Like in any established democracy, German elections are exercises in traditions and rituals. One party wins, another loses, and politicians trot out the same old chestnuts for some quick TV sound bites just after the first exit polls are released.
In Germany’s multi-party system there’s also the coloured-bar-graph waiting game, as the main public broadcaster ARD shows just how many seats the country’s four or five of main parties have garnered in parliament or a state legislature. Which bar will come first? The black of Chancellor Angela Merkel’s conservatives or the red of the Social Democrats? Did the red bar shrink and the black one grow? Where are the Greens and what about the garish yellow of the pro-market Free Democrats?
Sunday evening was no different during a state election in Bavaria that is widely being heralded as both “historic” and a “watershed” in one of Europe’s wealthiest regions.
However, if you don’t happen to be a dork with an unnatural interest in German politics like myself, you might have been confused seeing Bavaria’s conservatives, the Christian Social Union (CSU), winning the election handily – yet acting like losers.
“This is a painful and difficult day for the CSU,” party leader Erwin Huber said, referring to the worst election result since 1954.
Huh? With 43.4 percent didn’t CSU pull more than double the share of the vote of their closest political rivals the centre-left Social Democrats? Aren’t the conservatives almost certain to continue governing the state as they have throughout the post-war era?
Yes, but the rather spoiled CSU – a peculiar regional manifestation of Merkel’s Christian Democratic Union (CDU) – has become so accustomed to having crushing absolute majorities in Bavaria that the party is treating the idea of forming a coalition government like some sort of political Armageddon. This is all the more remarkable because two-party coalitions are generally the rule in German politics due to the country’s system of proportional representation.
In any other democracy – on the state or federal level – it would be highly problematic for one party to have held onto power for as long as the CSU has. The only other example that readily springs to mind is Japan’s LDP, which has led the country with only short interruptions since World War II.
To be sure, Bavaria has prospered on the CSU’s half-century watch. Once an agricultural backwater, the state has become one of Germany’s richest and is now home to many of the country’s biggest companies. The party has also successfully played itself up to be the proud keeper of the Bavarian heritage that supposedly makes the state so distinct from the rest of Germany.
For Americans visitors, I often describe Bavaria as mixture of Texas and Alabama dressed up in lederhosen. The Free State of Bavaria likes to tout its history as a sovereign kingdom as much as the Lone Star state talks up its time as an independent republic. But Germany’s deep south also has a similar strain of cultural conservatism found in places like Alabama.
And voters have rewarded the CSU’s combination of forward-looking economic success and tribute to Bavarian tradition with their loyalty for decades. But now Bavarian exceptionalism appears to be coming to an end.

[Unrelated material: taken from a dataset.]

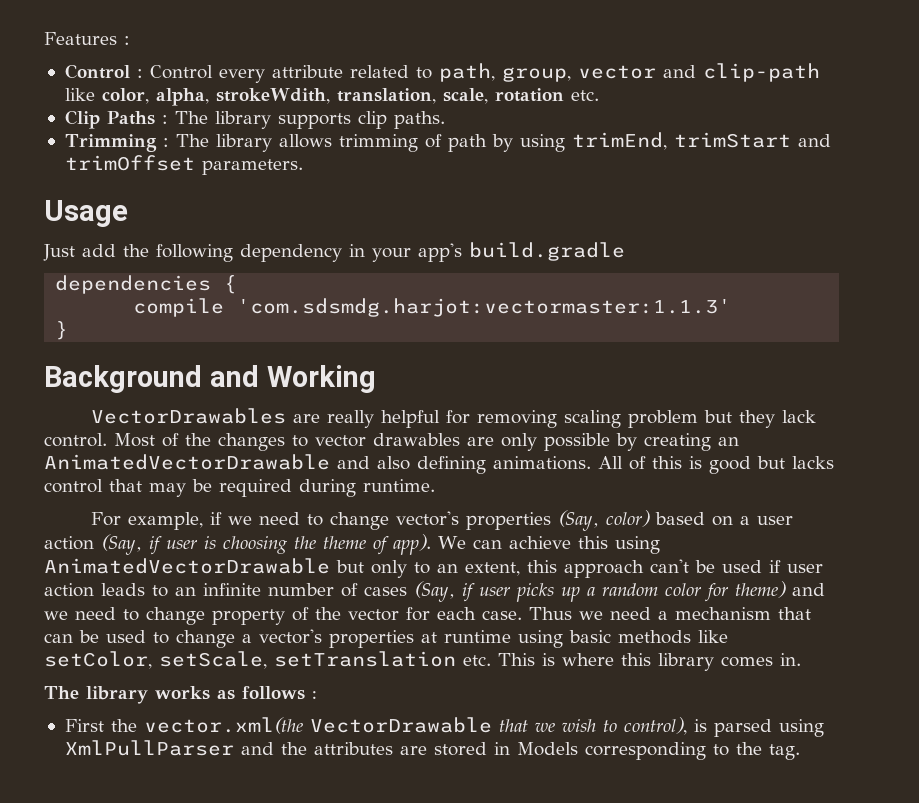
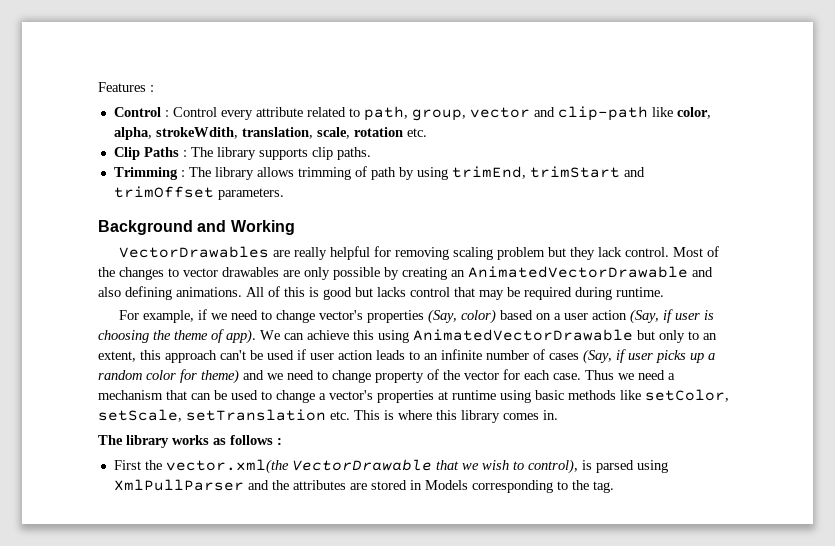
[44,200,128,227] [43,242,625,262] [55,275,238,294] [133,298,732,317] [55,321,69,340] // Usage // Just add the following dependency in your app's build.gradle // dependencies { // compile 'com.sdsmdg.harjot:vectormaster:1.1.3' // } -> (284, 194) none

Just like in the rest of Germany, the large political parties are shedding supporters in favour of smaller niche outfits like the Greens, the pro-market Liberals, and hard-line socialist Left party.
A survey was recently published showing that Germans overwhelmingly supported the idea of democracy, but are rather disgruntled with its the day to day application. And that means they are looking for political solutions outside of the mainstream parties like the centre-right CDU/CSU and centre-left Social Democratic Party (SPD).
Certainly, the flip side of CSU winning while acting like losers was the SPD’s worst Bavarian election result ever – taking a paltry 18.6 percent of the vote – yet the party members reacted as if they’d just won the election. I hate to break it to Franz Maget, the SPD’s Bavarian boss, but he is not likely to become state premier anytime soon.
The bruised and battered CSU will continue to govern Bavaria – most likely with the FDP as its junior coalition partner – and both the state and the conservatives will be the better for it. Shedding a whopping 17 percent of the vote from the last election is bound to shake up the CSU’s calcified party leadership and make it more responsive to the interests of the people it has so long represented.
That’s good for Bavarian democracy and ultimately beneficial to the longevity of a party that can no longer take its permanent grip on power in Munich for granted.